Théâtre
Elle ricane, elle est féroce. Quatre pièces à son actif et quelque chose d'une corrosité qui n'épargne rien mais qu'il est toujours difficile de transcrire pour nos consciences d'Européens bien tranquilles. Elle y prend garde. Ses didascalies sont extrêmement précises. Il y a une force en elle, quelque chose de brutal. Pas de compassion pour les faits, ce qui n'interdit pas une sorte de tendresse pour ses personnages. C'est ce qui trahit un écrivain véritable. Et Biljana Srbljanovic l'est, à n'en pas douter.

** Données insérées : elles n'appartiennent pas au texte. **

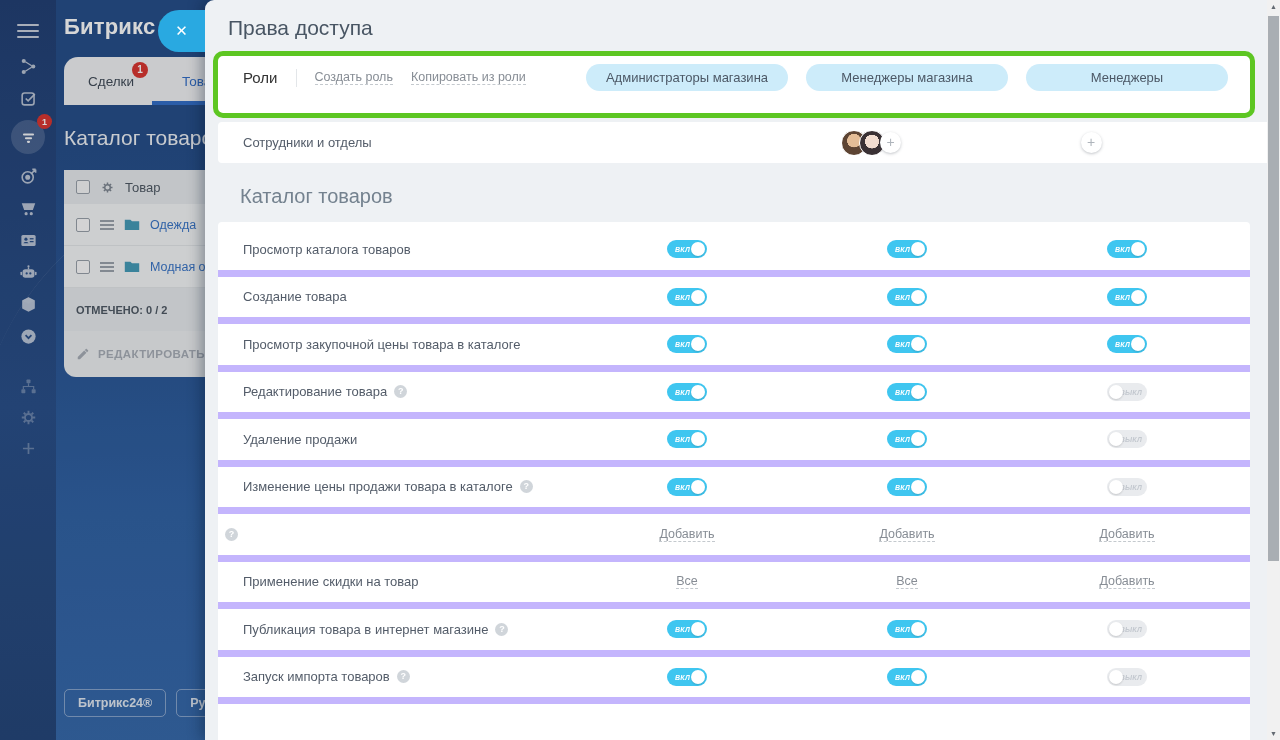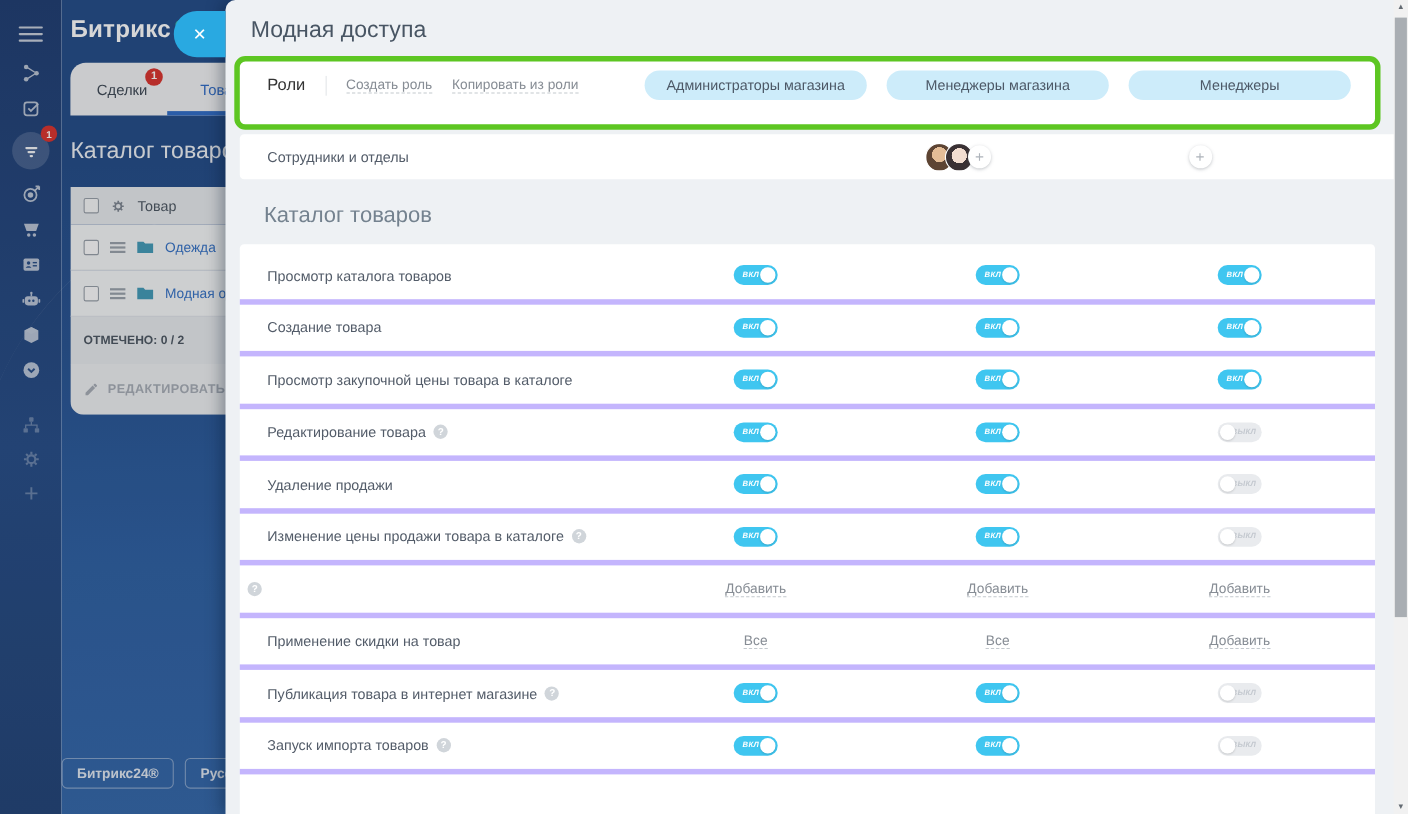"Модная доступа" div.panel-title { text: Модная -> Права }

Christian Benedetti qui, depuis plusieurs saisons, dans son lieu d'Alfortville, se consacre aux écritures contemporaines les plus en prise avec le réel, le politique (Edward Bond, notamment), propose une réponse radicale à cette écriture qui bouscule. Il la suit à la lettre. Il lui réplique. Dans un dispositif scénique qui joue les transparences et leurs revers - on se cogne aux vitres et les rideaux font un bruit d'artillerie en coulissant -, il imprime un mouvement forcené au spectacle en suivant les didascalies et en demandant aux interprètes un engagement puissant.
Pantins
Pour jouer cette farce méchante et qui témoigne non d'une désespérance mais d'une lucidité terrible, il ne faut pas craindre de composer des pantins. Jeu saccadé, débit mécanique, qui métaphorisent ce qu'il y a de volontairement répétitif dans le développement de Biljana Srbljanovic, qui scande sa pièce en sept jours. La scène est en Autriche, dans une école par un homme de l'Est (Pierre Banderet), qui essaie de se fabriquer un passé de dissident et tente vainement de l'imposer au piètre journaliste local (Michel Fouquet) qui vient l'interviewer pour le dixième anniversaire de la chute du mur. L'école se résume à deux élèves, Diana (Camille Lacôme), persuadée d'être en relation directe avec la princesse de Galles, fille du directeur, et Gamin, de son vrai nom Kemal Dzahiri, turc qui monnaye son corps sans état d'âme ; deux professeurs, qui se donnent du « collègue » à qui mieux mieux, la prof de gym, collègue Müller (Ingrid Jaulin) et le prof de bureautique, collègue Mayer (Rémi Pons), qui trompe allègrement sa femme. Eros en effet, tourmente ce petit monde et chacun, ici, fait commerce de soi-même.
La troupe du Théâtre-Studio d'Alfortville, rompue à ce répertoire destructeur et sarcastique, s'en donne à cur-joie. Peut-être tout cela n'est-il qu'un reality show télévisuel ?
Une proposition fidèle et personnelle de transmission d'une écriture redoutablement difficile par sa texture même, des comédiens unis, investis. Une proposition convaincante mais très amère, méchante même. A moins que, comme le suggère la fin, tout puisse s'apaiser sentimentalement. Mais c'est un pied de nez de Srbljanovic et Benedetti !
Théâtre Studio d'Alfortville, du mardi au samedi à 20 h 30, le samedi en matinée à 15 h (01.43.76.86.56). Jusqu'au 8 mars. Le texte de la pièce est publié par L'Arche. Christian Benedetti joue en alternance le rôle de Léo Schwartz.